For 3-bytes characters (1110xxxx 10xxxxxx 10xxxxxx): 61440 possibilites per 3 bytes

对于3字节的字符(1110xxxx 10xxxxxxxx):每3个字节有61440种可能

  • + UTF-8 3-byte chars 1110xxxx 10xxxxxx 10xxxxxx = +2^16
  • utf - 8 + 3字节字符1110 xxxx 10 xxxxxx xxxxxx = + 2 ^ 16
  • - UTF-8 illegal non-canonical chars (11100000 100xxxxx 10xxxxxx) = -2^11
  • 非法非规范utf - 8字符(11100000 100 xxxxx xxxxxx)= 2 ^ 11
  • - Unicode reserved UTF-16 codepoints (11101101 101xxxxx 10xxxxxx) = -2^11
  • - Unicode utf - 16 codepoints保留(11101101 101 xxxxx 10 xxxxxx)= 2 ^ 11

And I won't make the calculation for 4-bytes characters, that's pointless: the number of possibles would be negligible and there are too many illegal UTF-8 charactrs in this range.

我不会计算4个字节的字符,这是没有意义的:可能的数目是可以忽略的,在这个范围内有太多的非法UTF-8字符。


The coding possibilites in let's say a 3-byte space


So let's see what combinations we can do on a 3-byte (24bit) space:

让我们看看在一个3字节(24位)的空间里我们能做什么组合:

  • 0xxxxxxx 0xxxxxxx 0xxxxxxx : That's 96*96*96 = 884736 possibilities
  • 那是96*96*96 = 884736种可能性
  • 0xxxxxxx 110xxxxx 10xxxxxx : That's 96*1920 = 184320 possibilities
  • 那是96*1920 = 184320种可能性
  • 110xxxxx 10xxxxxx 0xxxxxxx : That's 1920*96 = 184320 possibilities
  • 那是1920*96 = 184320种可能性
  • 1110xxxx 10xxxxxx 10xxxxxx : That's 61440 = 61440 possibilities
  • 这是61440 = 61440的可能性

There would be other possibilites (like a 3-bytes char ending or starting in the space but like 4-bytes chars, that would be difficult to evaluate (for me) and probably negligible).
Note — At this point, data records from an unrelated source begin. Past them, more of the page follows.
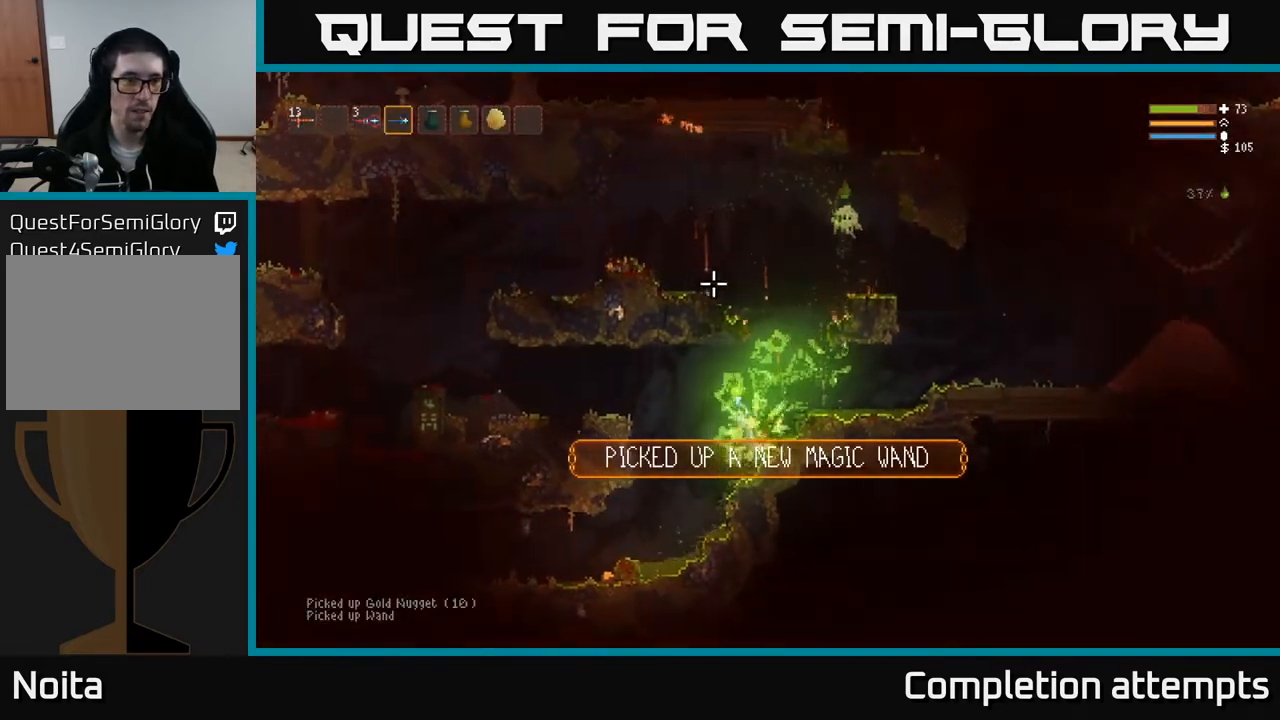
{"buttons": ["L2"], "left_stick": "left", "right_stick": "up", "events": [[217, "L2", "down"], [217, "R1", "down"], [300, "R1", "up"], [333, "L2", "up"], [500, "L2", "down"]]}
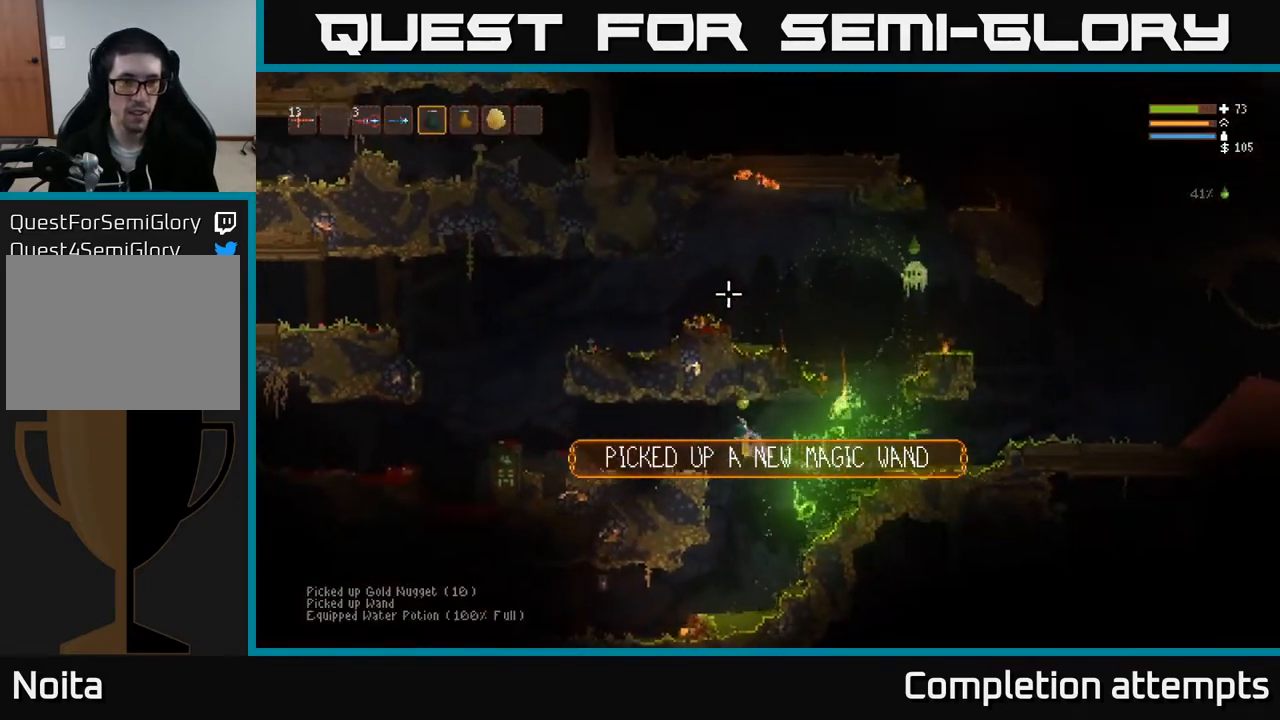
{"buttons": ["R2"], "left_stick": "center", "right_stick": "up", "events": [[33, "R2", "down"], [333, "L2", "up"], [483, "left_stick", "center"]]}
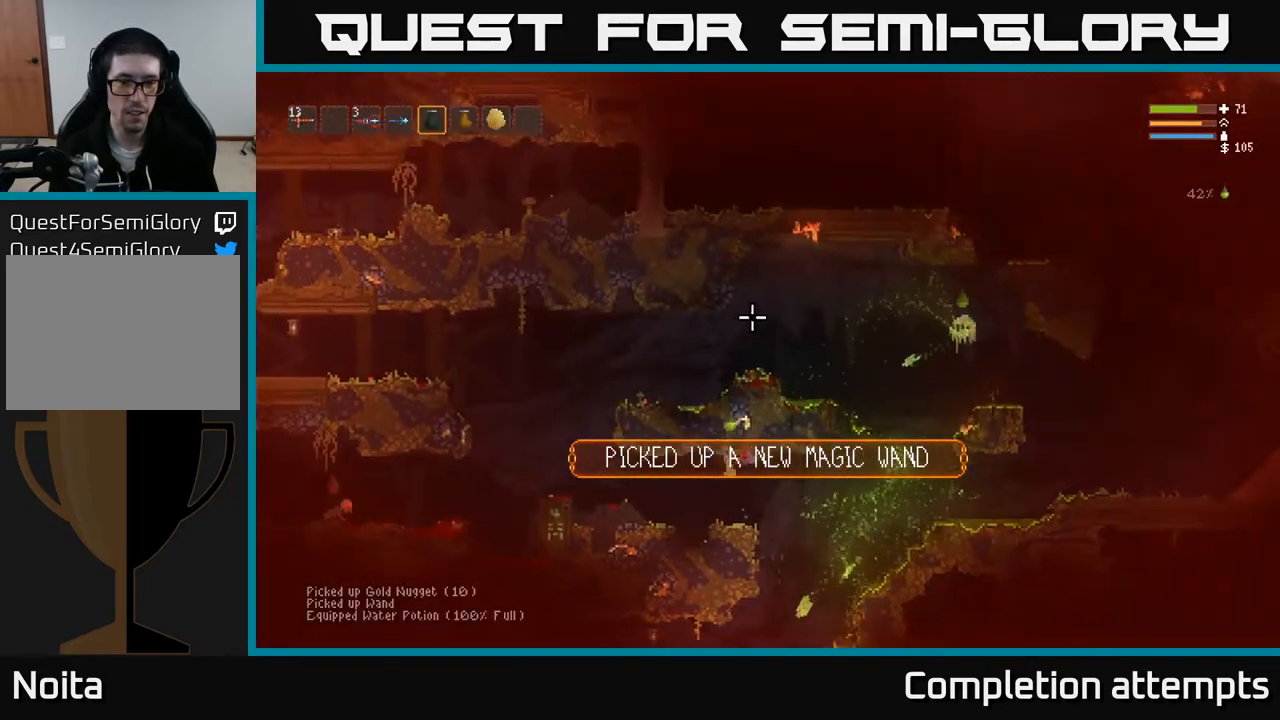
{"buttons": [], "left_stick": "center", "right_stick": "up", "events": [[467, "R2", "up"]]}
还有其他的可能性(比如一个3字节的字符结束或从空格开始,但就像4字节的字符,这将很难评估(对我来说),而且可能可以忽略不计)。

Total number of possibilities:

总数量的可能性:

  • A 3-byte space has 2^24 = 16777216 possibilities.
  • 一个3字节空间有2 ^ 24 = 16777216的可能性。
  • UTF-8 COMPATIBLE possibilites in that space is 884736+2*184320+61440 = 1314816 possibilities.
  • 该空间内的UTF-8兼容可能性为884736+2*184320+61440 = 1314816。
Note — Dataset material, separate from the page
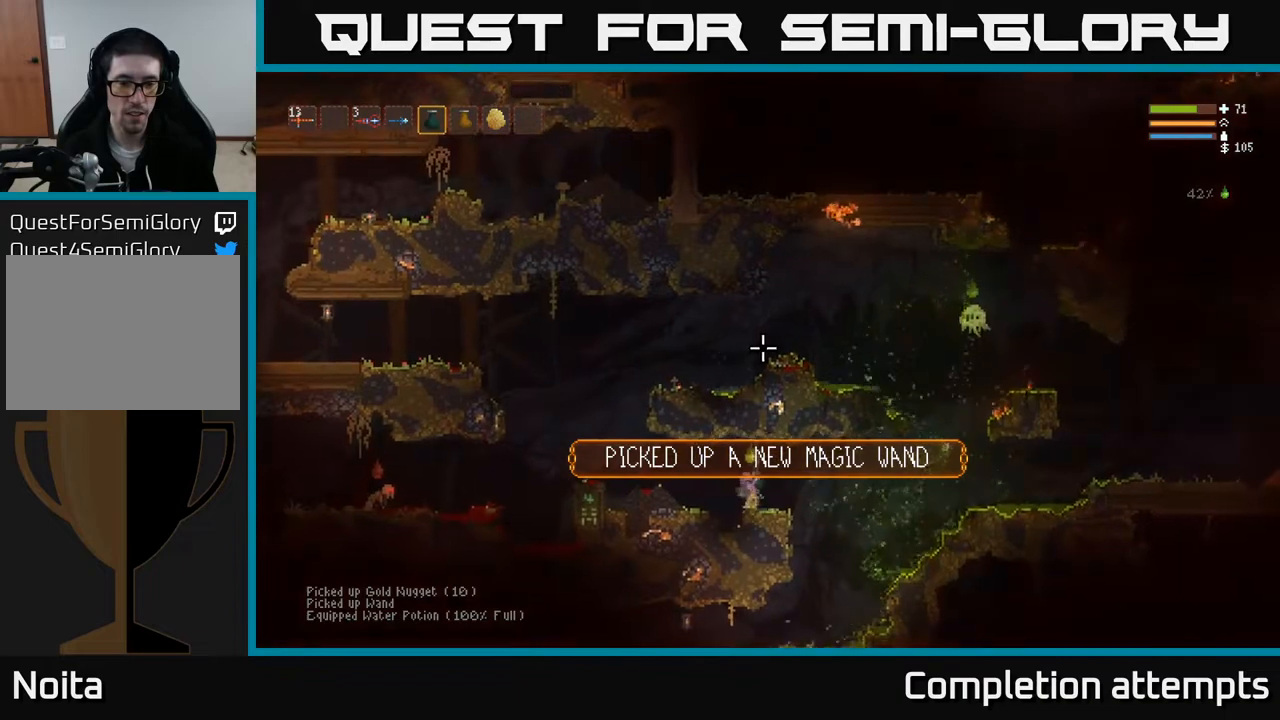
{"buttons": ["L2", "R2"], "left_stick": "center", "right_stick": "up", "events": [[67, "R2", "down"], [333, "L2", "down"]]}
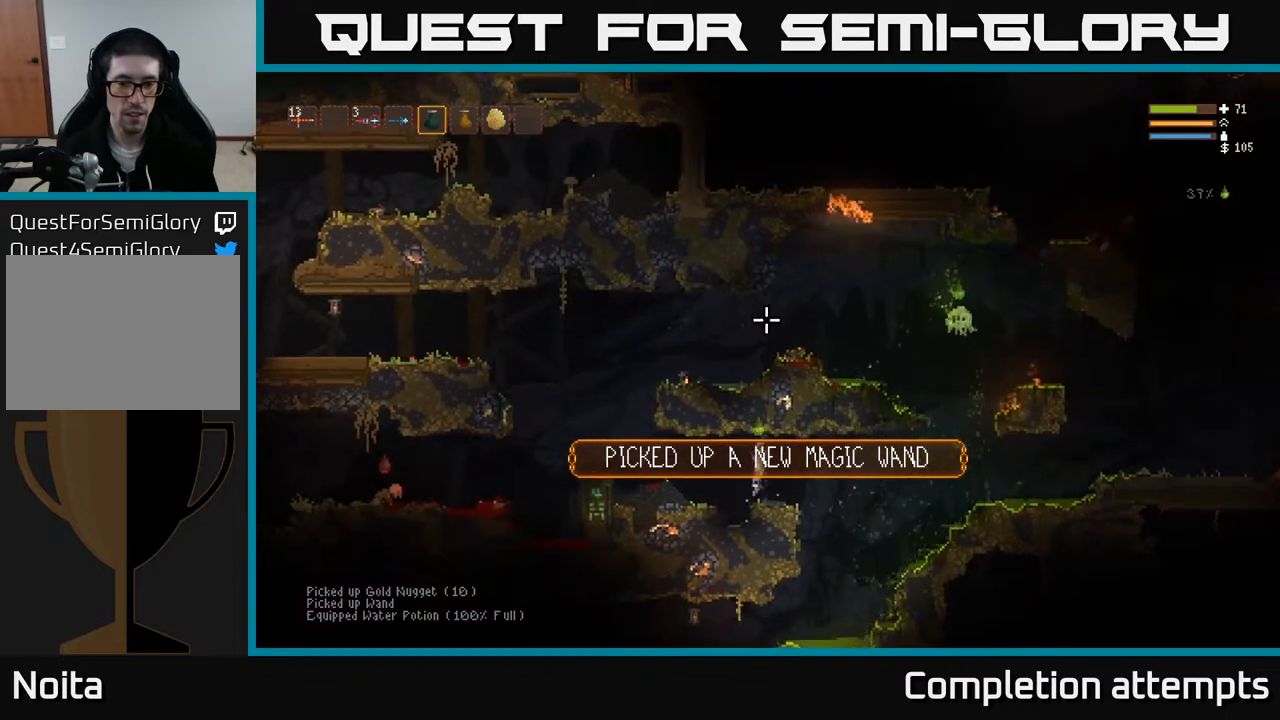
{"buttons": [], "left_stick": "right", "right_stick": "up", "events": [[50, "L2", "up"], [67, "R2", "up"], [383, "left_stick", "right"]]}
How much overhead does that mean?

这意味着多少开销?

  • 24-bit space usable bits : Log2(16777216)=24 (of course! that's for the math understanding)
  • 24位空间可用位:Log2(16777216)=24(当然!这是为了理解数学)
  • This space's UTF-8 useful bits: Log2(1314816)=20,32 useful bits.
  • 这个空间的UTF-8有用位:Log2(1314816)=20,32个有用位。
  • That means we need 24 bits of space to encode 20,32 bits of useful information, ie. the minimum theorical overhead is 18% overhead. Way better than Base64's 33% overhead and Ascii85's 25% overhead!
  • 这意味着我们需要24比特的空间来编码20,32比特的有用信息。最小的理论开销是18%。比Base64的33%的开销和Ascii85的25%开销要好得多!

EDIT: This is for XML1.0 specs. With XML1.1 (not widely supported...), the theorical overhead is 12.55%. I managed to make a binary safe algorithm with 14.7% overhead for XML1.1.

编辑:这是XML1.0规范。使用XML1.1(不受广泛支持…),理论上的开销为12.55%。我成功地制作了一个二进制安全算法,XML1.1的开销为14.7%。


How to get near this 18% overhead?


The bad news is that we can't get easily that 18% ovearhead without using a big "dictionnary" (ie long enconding sets). But it's easy to get 20%, and quite easy but less practical to get 19%.

坏消息是,我们不可能轻易地获得18%的ovearhead,而不用使用一个大的“字典”(即long enconding set)。但是很容易得到20%,很简单但不太实际得到19%。

Good coding lengths candidates:

良好的编码长度的候选人:

  • 6 bits can encode 5 bits with 20% overhead (2^(6*0,84) > 2^5)
  • 6位编码5位有20%的开销(2 ^(6 * 84(0)> 2 ^ 5)
  • 12 bits can encode 10 bits with 20% overhead (2^(12*0,84) > 2^10)
  • 12位编码10位20%的开销(2 ^(12 * 84(0)> 2 ^ 10)
  • 24 bits can encode 20 bits with 20% overhead (2^(24*0,84) > 2^20)
  • 24位编码20位20%的开销(2 ^(24 * 84(0)> 2 ^ 20)
  • 25 bits can encode 21 bits with 19% overhead (2^(25*0,84) > 2^21)
  • 25位可以编码21位19%的开销(2 ^(25 * 84(0)> 2 ^ 21)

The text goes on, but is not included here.